Dès le 2 avril 1871, le gouvernement installé à Versailles mène une guerre meurtrière contre cette révolution. Pendant la Semaine sanglante, chacune de ses avancées dans Paris est suivie de massacres dans les quartiers conquis. Les vainqueurs se sont empressés d’écrire l’histoire de l’événement, ce qu’ont fait aussi quelques-uns des vaincus. Mais l’état de certaines sources en dit long sur les édulcorations et les falsifications effectuées dès juin 1871 par le pouvoir.
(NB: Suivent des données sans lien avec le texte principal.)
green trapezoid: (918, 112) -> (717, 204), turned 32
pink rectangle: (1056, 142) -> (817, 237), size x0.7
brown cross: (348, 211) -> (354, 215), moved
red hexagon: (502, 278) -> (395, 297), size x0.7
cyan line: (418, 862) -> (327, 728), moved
Une utilisation rigoureuse de ces sources montre que le nombre des inconnus inhumés dans les cimetières parisiens n’est pas de 6 500, comme l’a dit, vers 1879, l’historien « versaillais » Maxime Du Camp [1822-1894], mais d’au moins 10 000. Elle confirme aussi que de nombreux corps ne sont jamais arrivés dans ces cimetières, comme l’avait montré le journaliste radical Camille Pelletan [1846-1915], et que des évaluations plus hautes, autour de 15 000 ou 20 000 morts, ne sont pas exagérées.

Comment êtes-vous arrivée à ces nouvelles estimations ?
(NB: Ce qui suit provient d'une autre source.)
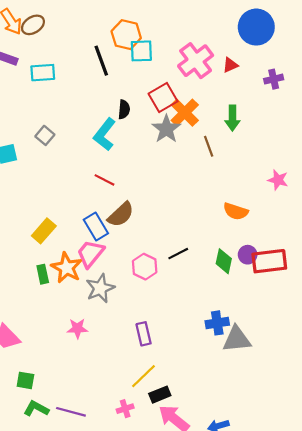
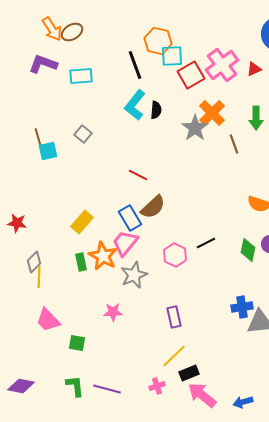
red square: (163, 98) -> (191, 75), moved
cyan L-shape: (105, 134) -> (135, 105), moved
green square: (25, 380) -> (77, 343), moved
green L-shape: (36, 409) -> (75, 386), turned 55

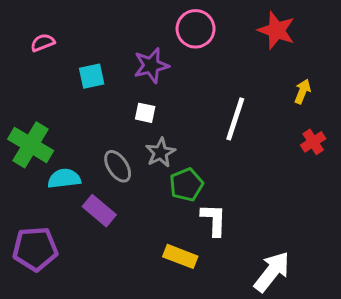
Je me suis essentiellement appuyée sur les registres d’inhumation des cimetières de Paris et de sa banlieue. Ils sont assez complets pour la période, non moins meurtrière, du 2 avril au 20 mai. Ce n’est pas le cas pour ce qui est de la Semaine sanglante, pendant laquelle les cimetières voient arriver des cadavres ramassés dans les rues par cinquantaines. Dans certains cimetières, on a un peu paniqué, et on a attendu quinze jours avant d’inscrire les inhumations. Dans d’autres, le registre est relativement bien tenu, comme à Montparnasse.
Certains historiens se sont arrêtés de compter le 30 mai. Mais si l’on prend le premier registre de cimetière venu, Montmartre, par exemple, on remarque que 492 corps d’inconnus sont arrivés le 31 mai. Pour compter les morts de la Semaine sanglante, il faut donc examiner tous les documents sur des inconnus enterrés dans les cimetières entre le 22 mai et le 22 juin. Or certains de ces papiers n’avaient jamais été consultés.

Que vous ont-ils appris ?
Par exemple, que le nombre de morts communiqué par le directeur des cimetières à Maxime Du Camp a été minimisé. Cette même historiographie a longtemps soutenu que de nombreux corps enterrés en dehors des cimetières, notamment dans des squares ou des chantiers, avaient été exhumés pour être finalement placés dans les cimetières. Ce n’était pas vrai. On a trouvé des ossements de communards dans le sous-sol de Paris jusque dans les années 1920, en particulier lorsqu’on a creusé les tunnels du métro. Ceux-là comme bien d’autres n’ont pas été comptés. De sorte qu’il est probable qu’on ne saura jamais exactement combien de personnes ont été tuées pendant la Semaine sanglante.